Tomorrow might be a big day and those around might be building the anticipation and excitement. Some may expect an explosion and for a comedown to be experienced the day after. But holy smoke… This really isn’t how I’m approaching the launch at all! What I’ve learned only recently is that, when there’s no build-up to an event there’s no expectations that have to be met. Without expectations, there’s no anticipation, there’s no stress, there’s no fear, no nerves. There’s no expenditure of energy throughout the days leading up towards the event, so the isn’t deflated once the actual event arrives. Without anticipation the event then is only ONE single step that will lead to another. And life simply continues to flow, even after the event!
Yesterday for example, when I was going on the radio, I felt others were more excited and nervous than I was. (It went really well by the way, but we can't listen back to it online, like we could the last time! bummer... so i don't know how I actually came across... but it felt good and the response was great.) Luckily I was able to keep myself focussed on what I was doing and not take on the anticipation others were feeling. And this is the same for the launch. Whatever nerves others are feeling, it’s theirs to keep! I don’t need their tension—it will only take my focus away from what’s actually happening, by trying to cope with the fear of what could happen if things don’t go the way I’d expected them to! I’ve found that when we’re nervous about something or other, we see that certain something as a bump, it’s something we wish to have ALREADY DONE, it’s something we wish we didn’t need to have to go through. There’s tension and we get lost in that tension instead of embracing the moment at hand.

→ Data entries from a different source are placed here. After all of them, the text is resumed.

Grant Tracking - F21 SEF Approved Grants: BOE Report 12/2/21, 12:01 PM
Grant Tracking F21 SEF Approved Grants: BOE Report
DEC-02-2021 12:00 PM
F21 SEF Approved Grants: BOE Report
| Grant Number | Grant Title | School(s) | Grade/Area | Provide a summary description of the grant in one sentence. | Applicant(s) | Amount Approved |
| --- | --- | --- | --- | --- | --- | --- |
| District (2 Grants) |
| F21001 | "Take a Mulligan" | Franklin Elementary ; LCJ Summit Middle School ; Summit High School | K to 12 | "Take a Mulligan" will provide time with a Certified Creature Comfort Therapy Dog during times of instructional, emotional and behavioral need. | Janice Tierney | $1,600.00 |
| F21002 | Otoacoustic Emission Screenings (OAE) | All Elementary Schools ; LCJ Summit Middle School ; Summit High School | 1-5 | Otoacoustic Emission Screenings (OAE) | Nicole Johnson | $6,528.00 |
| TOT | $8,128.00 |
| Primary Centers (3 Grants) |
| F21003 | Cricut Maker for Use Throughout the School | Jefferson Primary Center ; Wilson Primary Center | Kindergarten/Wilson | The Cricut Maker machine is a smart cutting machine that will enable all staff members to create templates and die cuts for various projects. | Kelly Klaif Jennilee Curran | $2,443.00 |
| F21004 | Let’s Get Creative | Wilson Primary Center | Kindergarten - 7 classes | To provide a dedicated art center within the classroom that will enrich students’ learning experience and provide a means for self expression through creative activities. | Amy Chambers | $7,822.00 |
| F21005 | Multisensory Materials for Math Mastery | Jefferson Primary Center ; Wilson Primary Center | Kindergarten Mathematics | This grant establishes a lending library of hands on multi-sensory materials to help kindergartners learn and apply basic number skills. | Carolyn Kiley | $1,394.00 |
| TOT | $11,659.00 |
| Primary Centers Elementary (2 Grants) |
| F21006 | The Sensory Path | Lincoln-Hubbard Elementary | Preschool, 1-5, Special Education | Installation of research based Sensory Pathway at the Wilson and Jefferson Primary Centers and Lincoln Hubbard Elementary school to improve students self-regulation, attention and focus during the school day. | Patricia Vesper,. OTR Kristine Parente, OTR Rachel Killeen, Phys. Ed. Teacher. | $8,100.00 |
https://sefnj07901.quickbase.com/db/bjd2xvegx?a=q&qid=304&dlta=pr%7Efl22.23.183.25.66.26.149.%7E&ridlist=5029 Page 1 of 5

Just before I was to go on air, I sat at reception and I thought, ‘this interview isn’t a bump! It isn’t something that I want to get out of the way, but it’s something I actually NEED to DO and SAVOUR’ I wanted to actually BE with the interview, instead of wishing for it to be over (which is what I’ve always felt towards ‘big’ moments of exposure in the past). I realized yesterday that those 10 or 15 precious minutes on air were the minutes permitting me to say what needed to be said, regarding the book and my personal experiences with anorexia. Why would I wish away such short moments that are valuable, if my spoken words reach the ears of anybody who can benefit? Out of fear, I’d want to do so, but for no other reason. And why would I be fearful?! No reason at all. I’ve come so far and this is only the beginning… As a wise lady only recently told me: ‘you can’t cop out now’.

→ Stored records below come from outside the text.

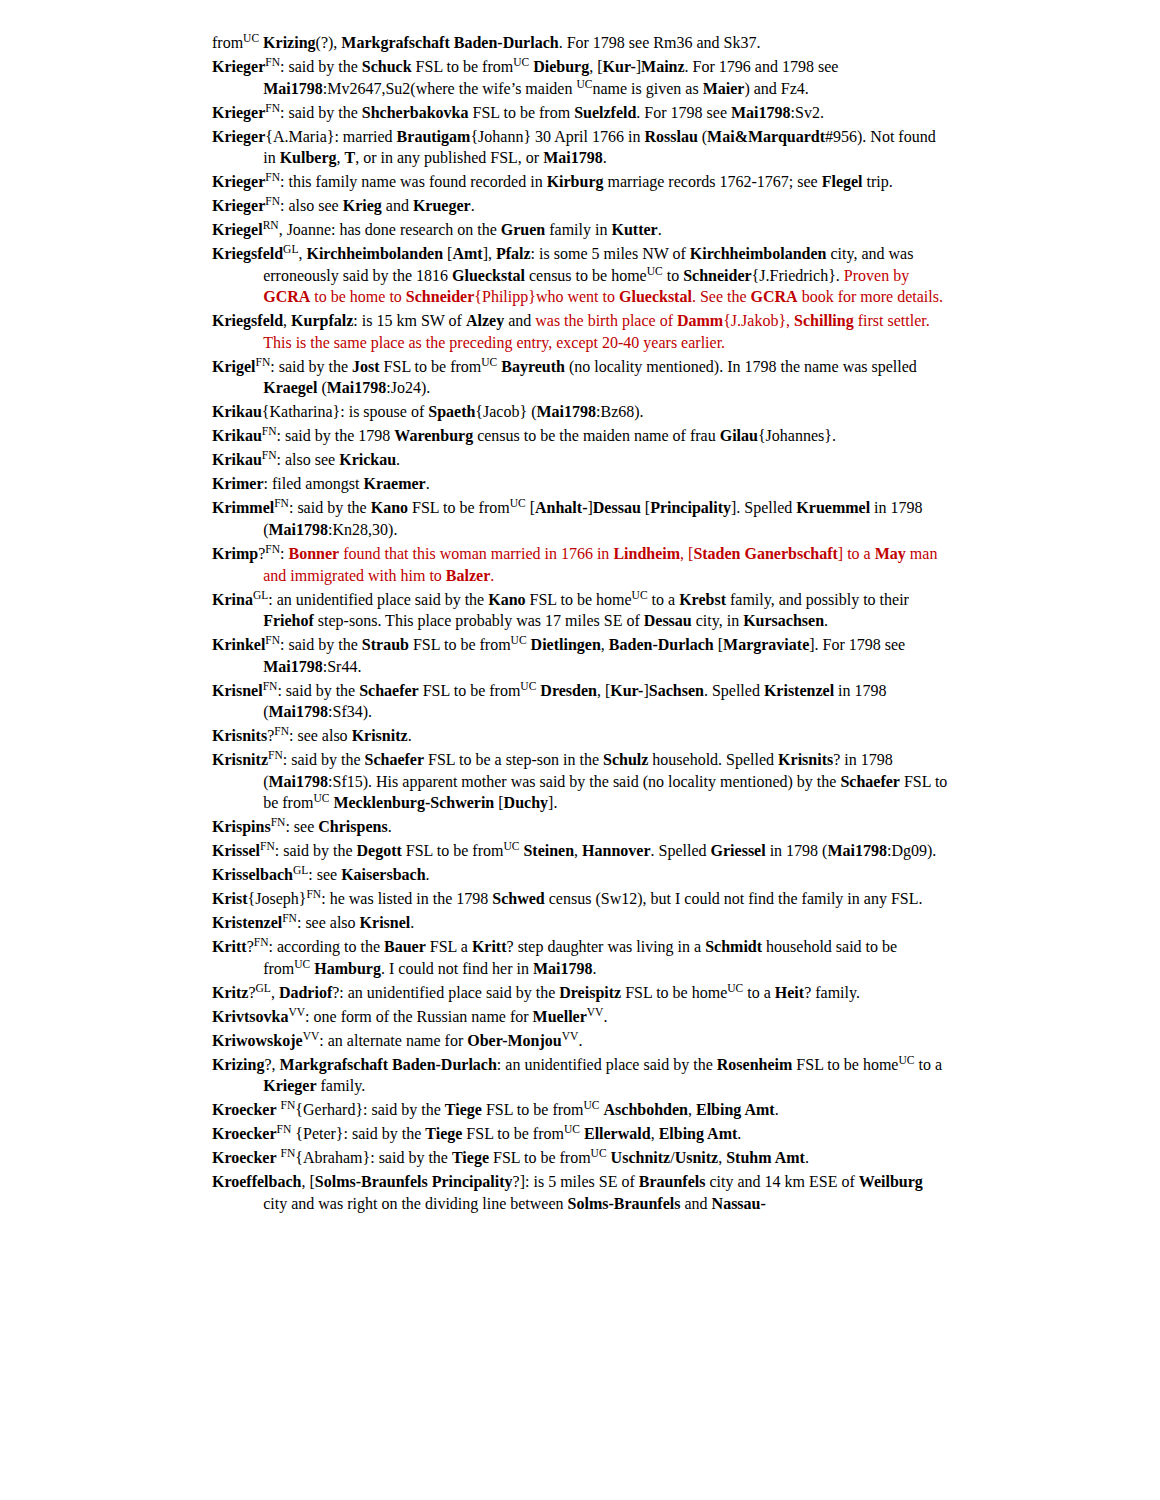fromUC Krizing(?), Markgrafschaft Baden-Durlach. For 1798 see Rm36 and Sk37.
KriegerFN: said by the Schuck FSL to be fromUC Dieburg, [Kur-]Mainz. For 1796 and 1798 see Mai1798:Mv2647,Su2(where the wife’s maiden UCname is given as Maier) and Fz4.
KriegerFN: said by the Shcherbakovka FSL to be from Suelzfeld. For 1798 see Mai1798:Sv2.
Krieger{A.Maria}: married Brautigam{Johann} 30 April 1766 in Rosslau (Mai&Marquardt#956). Not found in Kulberg, T, or in any published FSL, or Mai1798.
KriegerFN: this family name was found recorded in Kirburg marriage records 1762-1767; see Flegel trip.
KriegerFN: also see Krieg and Krueger.
KriegelRN, Joanne: has done research on the Gruen family in Kutter.
KriegsfeldGL, Kirchheimbolanden [Amt], Pfalz: is some 5 miles NW of Kirchheimbolanden city, and was erroneously said by the 1816 Glueckstal census to be homeUC to Schneider{J.Friedrich}. Proven by GCRA to be home to Schneider{Philipp}who went to Glueckstal. See the GCRA book for more details.
Kriegsfeld, Kurpfalz: is 15 km SW of Alzey and was the birth place of Damm{J.Jakob}, Schilling first settler. This is the same place as the preceding entry, except 20-40 years earlier.
KrigelFN: said by the Jost FSL to be fromUC Bayreuth (no locality mentioned). In 1798 the name was spelled Kraegel (Mai1798:Jo24).
Krikau{Katharina}: is spouse of Spaeth{Jacob} (Mai1798:Bz68).
KrikauFN: said by the 1798 Warenburg census to be the maiden name of frau Gilau{Johannes}.
KrikauFN: also see Krickau.
Krimer: filed amongst Kraemer.
KrimmelFN: said by the Kano FSL to be fromUC [Anhalt-]Dessau [Principality]. Spelled Kruemmel in 1798 (Mai1798:Kn28,30).
Krimp?FN: Bonner found that this woman married in 1766 in Lindheim, [Staden Ganerbschaft] to a May man and immigrated with him to Balzer.
KrinaGL: an unidentified place said by the Kano FSL to be homeUC to a Krebst family, and possibly to their Friehof step-sons. This place probably was 17 miles SE of Dessau city, in Kursachsen.
KrinkelFN: said by the Straub FSL to be fromUC Dietlingen, Baden-Durlach [Margraviate]. For 1798 see Mai1798:Sr44.
KrisnelFN: said by the Schaefer FSL to be fromUC Dresden, [Kur-]Sachsen. Spelled Kristenzel in 1798 (Mai1798:Sf34).
Krisnits?FN: see also Krisnitz.
KrisnitzFN: said by the Schaefer FSL to be a step-son in the Schulz household. Spelled Krisnits? in 1798 (Mai1798:Sf15). His apparent mother was said by the said (no locality mentioned) by the Schaefer FSL to be fromUC Mecklenburg-Schwerin [Duchy].
KrispinsFN: see Chrispens.
KrisselFN: said by the Degott FSL to be fromUC Steinen, Hannover. Spelled Griessel in 1798 (Mai1798:Dg09).
KrisselbachGL: see Kaisersbach.
Krist{Joseph}FN: he was listed in the 1798 Schwed census (Sw12), but I could not find the family in any FSL.
KristenzelFN: see also Krisnel.
Kritt?FN: according to the Bauer FSL a Kritt? step daughter was living in a Schmidt household said to be fromUC Hamburg. I could not find her in Mai1798.
Kritz?GL, Dadriof?: an unidentified place said by the Dreispitz FSL to be homeUC to a Heit? family.
KrivtsovkaVV: one form of the Russian name for MuellerVV.
KriwowskojeVV: an alternate name for Ober-MonjouVV.
Krizing?, Markgrafschaft Baden-Durlach: an unidentified place said by the Rosenheim FSL to be homeUC to a Krieger family.
Kroecker FN{Gerhard}: said by the Tiege FSL to be fromUC Aschbohden, Elbing Amt.
KroeckerFN {Peter}: said by the Tiege FSL to be fromUC Ellerwald, Elbing Amt.
Kroecker FN{Abraham}: said by the Tiege FSL to be fromUC Uschnitz/Usnitz, Stuhm Amt.
Kroeffelbach, [Solms-Braunfels Principality?]: is 5 miles SE of Braunfels city and 14 km ESE of Weilburg city and was right on the dividing line between Solms-Braunfels and Nassau-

So… no fears, no anticipation and no more rejecting what I’ve done and what I’ve so far become. With this approach, every single person I speak with regarding this story and every written or spoken interview I may give throughout the upcoming period, will have ME totally THERE. Just like tomorrow evening: the first time for me to stand up in front a room full of people and say, ‘this is me…’ I’m going to be totally THERE… without tension, without stress, without seeing it as the ‘bump I wish I didn’t have to face’. On the contrary, it’s a step I wish to make. I DO want to face the world. And I will start from the place on earth where also the base of my story is found (being Arklow). And with time I’ll move a lot further beyond this little green island in the west of Europe.